Each block expands two weeks. Each week includes two 75 minutes lectures, plus one discussion section lead by the TFs. The lectures will be given by Elena Rivas, and there will have extensive notes with bibliography, and slides of the actual lectures for students to review at any time.

Sections will be devoted to specifics of coding the methods, and to describe in detail specific deep-learning concepts and jargon standard in the field, such as, tensor, backpropagation, masking, embedding, broadcasting, distillation, regularization, loss functions, and many others. Specific homework coding questions will also be discussed in sections. Questions brought up by the students that would help them with homework would also be addressed in the weekly discussion sections.

Assignments and grading

The course is divided in 6 blocks. There will be one homework and one (very short) in-class quizz per block. The final grade will be based on all six homework (80%) and quizzes (10%) plus participation (10%). Participation includes: attendance to class, participation in Discussion sections, Student Hours or other forums such as slack.

What to expect from Elena as an instructor?

I am a computational biologist specialized in genomes and RNA structure analysis, which means that I like biological sequences and all the secrets that they hide, for which I like to design and implements new algorithms. Many years ago I was a theoretical physicist, which means that I also like math-although mathematicians make fun of the ``pragmatic’’ ways physicist use math.

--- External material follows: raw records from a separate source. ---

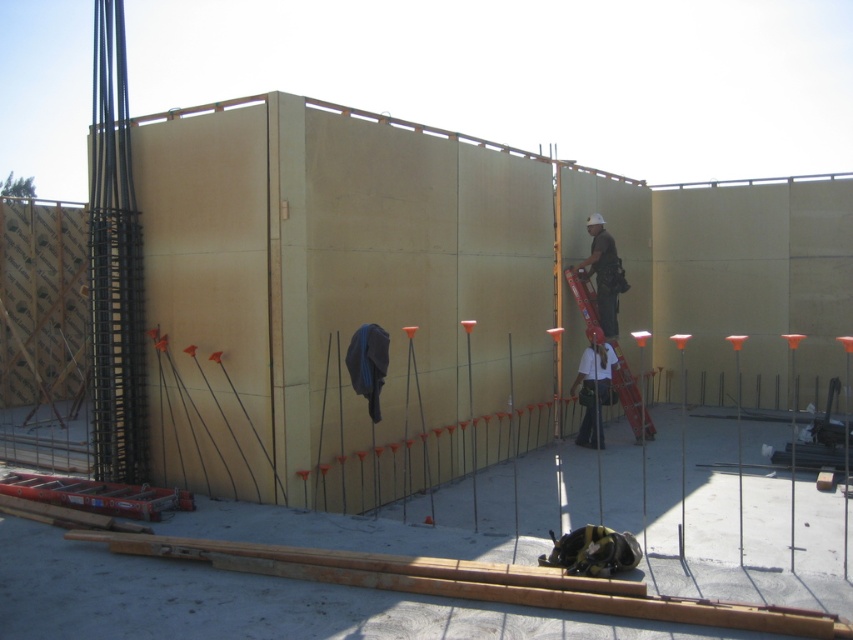
Between white fabric construction worker at center and matte white helmet at center, which one is positioned lower?

white fabric construction worker at center is below.

Does white fabric construction worker at center appear over matte white helmet at center?

Incorrect, white fabric construction worker at center is not positioned above matte white helmet at center.

Does point (585, 413) lie behind point (619, 266)?

No, (585, 413) is in front of (619, 266).

This screenshot has height=640, width=853. In order to click on white fabric construction worker at center in this screenshot , I will do `click(593, 388)`.

Between white fabric construction worker at center and metallic red ladder at center, which one has more height?

metallic red ladder at center is taller.

The width and height of the screenshot is (853, 640). What do you see at coordinates (593, 388) in the screenshot?
I see `white fabric construction worker at center` at bounding box center [593, 388].

Find the location of a particular element. The image size is (853, 640). white fabric construction worker at center is located at coordinates (593, 388).

Between metallic red ladder at center and matte white helmet at center, which one appears on the left side from the viewer's perspective?

Positioned to the left is metallic red ladder at center.

Does metallic red ladder at center have a lesser width compared to matte white helmet at center?

No.

The image size is (853, 640). Identify the location of metallic red ladder at center. (630, 394).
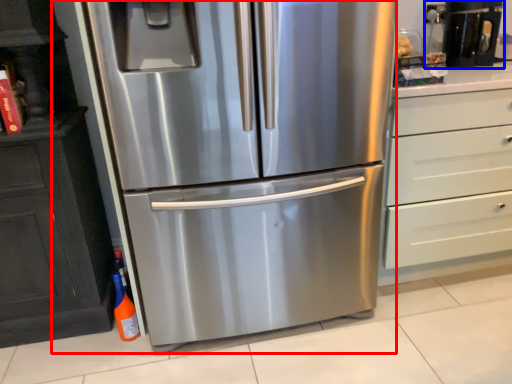
Question: Which point is closer to the camera, refrigerator (highlighted by a red box) or coffee machine (highlighted by a blue box)?

Choices:
 (A) refrigerator
 (B) coffee machine

Answer: (A)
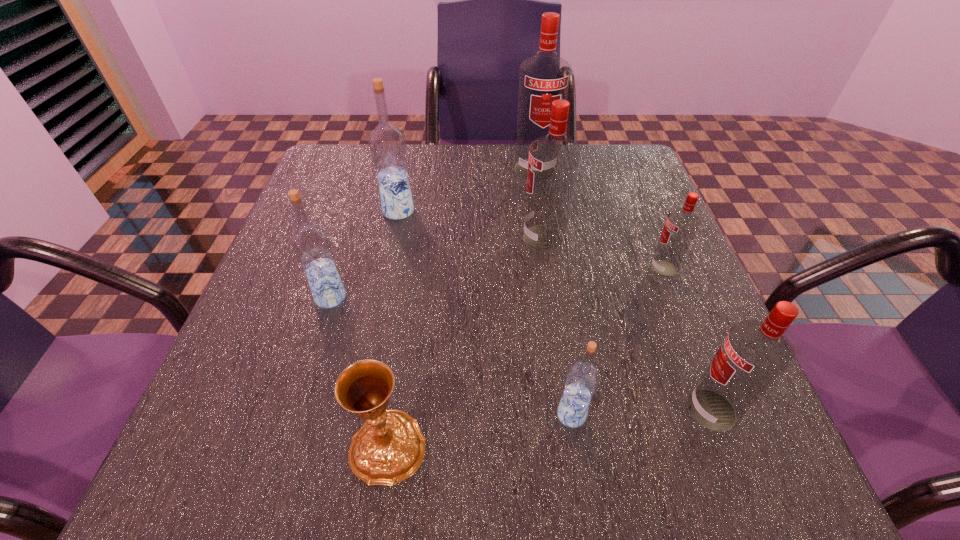
Find the location of a particular element. The width and height of the screenshot is (960, 540). the farthest red vodka is located at coordinates (544, 77).

You are a GUI agent. You are given a task and a screenshot of the screen. Output one action in this format:
    pyautogui.click(x=<x>, y=<y>)
    Task: Click on the biggest red vodka
    The image size is (960, 540).
    Given the screenshot: What is the action you would take?
    pyautogui.click(x=544, y=77)

Where is `the farthest blue vodka`? the farthest blue vodka is located at coordinates (387, 143).

At what (x,y) coordinates should I click in order to perform the action: click on the second blue vodka from left to right. Please return your answer as a coordinate pair (x, y). The width and height of the screenshot is (960, 540). Looking at the image, I should click on coord(387,143).

The width and height of the screenshot is (960, 540). Find the location of `the third farthest vodka`. the third farthest vodka is located at coordinates (553, 161).

At what (x,y) coordinates should I click in order to perform the action: click on the sixth nearest object. Please return your answer as a coordinate pair (x, y). The width and height of the screenshot is (960, 540). Looking at the image, I should click on (553, 161).

Locate an element on the screen. The image size is (960, 540). the second smallest blue vodka is located at coordinates (311, 244).

In order to click on the leftmost object in this screenshot , I will do `click(311, 244)`.

At what (x,y) coordinates should I click in order to perform the action: click on the second smallest red vodka. Please return your answer as a coordinate pair (x, y). This screenshot has height=540, width=960. Looking at the image, I should click on (754, 354).

Locate an element on the screen. the fourth farthest vodka is located at coordinates (681, 225).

I like to understand things from first principles (much easier than memorizing them), and I bring that to the classroom. I will go into mathematical details to a certain extent, although depending on your own background and interests, that may not be completely necessary to be successful doing the homework. I also think that coding can be a lot of fun, and I expect to show you that.

I think that in the very near future any biologist would need to know some (deep-learning) computation, and have a good grasp of statistics. I hope this class can help you to take a step in that direction.

In addition to Student Hours (held by me and the TFs), I am often available for one-on-one interactions at other times.

Policies

Absence

Absences will be reflected in the 10% of the grade reserved for participation in the course.

Late work

Late work will have a penalty of lowering the maximum possible grade by 10% for each day that it is late. If you can anticipate (with at least 1 week) an important reason why your homework will be turned in late, you may request an exception.

Additionally, resubmission of homework (after grading) is allowed. The max grade increase is 20% of current grade.

Academic integrity

You are encouraged to discus your homework with your classmates, but the work you present has to be your own and be written in your own words. If someone helped you with a particular aspect, add a comment in your code explaining who helped you and what is the contribution, and you want to demonstrate that you understand it. This also applies to any materials taken from GAI, and the Internet.

AI policy

As for using ChatGPT and other generative AI (GAI) tools to produce your homework, these are the policies:

Accommodations for students with disabilities

Students needing accommodations because of a disability should present their Faculty Letter from the Accessible Education Office (AEO) and speak with Elena by the end of the second week of the term for us to be able to respond in a timely manner.